Once I’ve done that I’ll do a further update.
Ok so I installed Yeo Seo and had to deactivate another SEO that was already installed. Yeo asked me to get an authorisation code from Google and it reciprocated with another I pasted into it and I chose .com version as my default web page. Not entirely sure if doing that alone has established the site map, although that function amongst others is switched on in the Feature tab – XML sitemaps.
I only added the wp-login to the google console URL as that was the only other variant that would be accepted with http at the front of it.
I think we need to do the SSL so we can get internet explorer can see the site and wp app in my iphone still asks to TRUST it and the live site refuses to appear.
The problem maybe being caused by the fact that the http for the DSM is itself is not secure in Opera and always asks me if I want to ‘Continue Anyway’ to the login screen as it thinks the Let’s Encrypt certificate issued to projection.synology.me is invalid, but I can still gain access. I can see the DSM login page in internet explorer but not the live site or the wp-login for projectionpictures, but I can login to the wordpress login default page.
Update: for wordpress on iPhone. I managed to delete the entry that was there and re-login as I (we) changed the password. I can now see the site live in wordpress app and it fetched all the pages and media.
Still no change with internet explorer.
Getting security warnings for the login page on browsers is normal because (as you suspected) the Lets Encrypt SSL certificate only applies to that one domain name. You need one for projectionpictures.com domain to avoid security warnings on any form. As you found, it’s possible to tell your browser to load the login page without a certificate anyway and all will work normally. You could decide this is acceptable for a small group of users who need to log in who you always communicate with, but it’s not acceptable for any form the general public will be using.
I borrowed a Win10 computer with Internet Explorer and your public site appears to work fine. The login page even loads — without any warnings! A completely default IE. The computer owner never ever used their IE. Update version 11.0.110. Maybe try flushing the cache of your IE? Unless I’ve glossed over something else you mentioned, I think we’re down to the possibility that your site is only not doing as expected on your IE alone and is OK in all other situations. Forgetting about the need for a SSL certificate for the moment.
Thank you very much for all your assistance and for checking IE on someone else computer. Just so you know I can import an SSL from 1and1 that I already had for projectionpictures.com on its own and I’ve put it in. Would the SSL certificate function in the domain dashboard in 1and1 need to be activated to recognise the certificate I have uploaded the .key and the .cer. into the DSM security.
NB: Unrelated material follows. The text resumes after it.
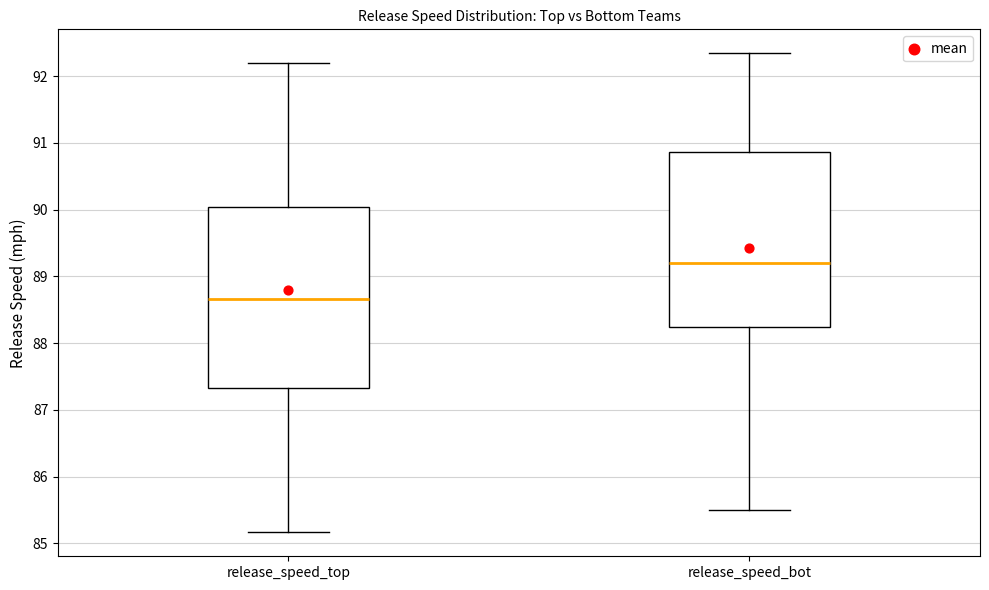

Which box's median line is the lowest?

release_speed_top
I’m only doing this as the Opera display of my website states its ‘Not Secure’, even though it appears as it should.
Or there is a SSL certificate plugin in WP dashboard called Really Simple SSL which I haven’t used, would activating that improve security (instead of the 1and1 certificate) for Opera and get the consent from Internet explorer.
My current plugins are as follows:
a3 lazy load
akismet ant-spam
All in one SEO pack (deactivated)
All in one WP Migration
All in one WP Migration File Extension
Autoptimize
Better Search Replace
Breeze
Classic Editor
Contact Form 7
Cookie Notice
Duplicator
Easy Google Fonts
Easy Media Download
Flamingo
GPDR Cookie Consent
Health Check ad Troubleshooting
Hello Dolly
Jetpack
Mail Chimp
Nimble Portfolio
Photo Station Word press
PHP Compatibility Checker
PHP Settings
Really Simple SSL (deactivated)
Social Media and Share Icons (USM)
Tiny MCE Advanced
Use Any Font
Velvet Blues Update URLS
Wordpress Database backup
Wordpress Importer
Wordpress Migration and Duplicator
WP Google Fonts
WP image Borders
WP Maintenance Mode
Yoast CEO
Youtube embed.
Sorry about being hung up on the SSL issue but its seems a little odd to me how different browsers are processing the page.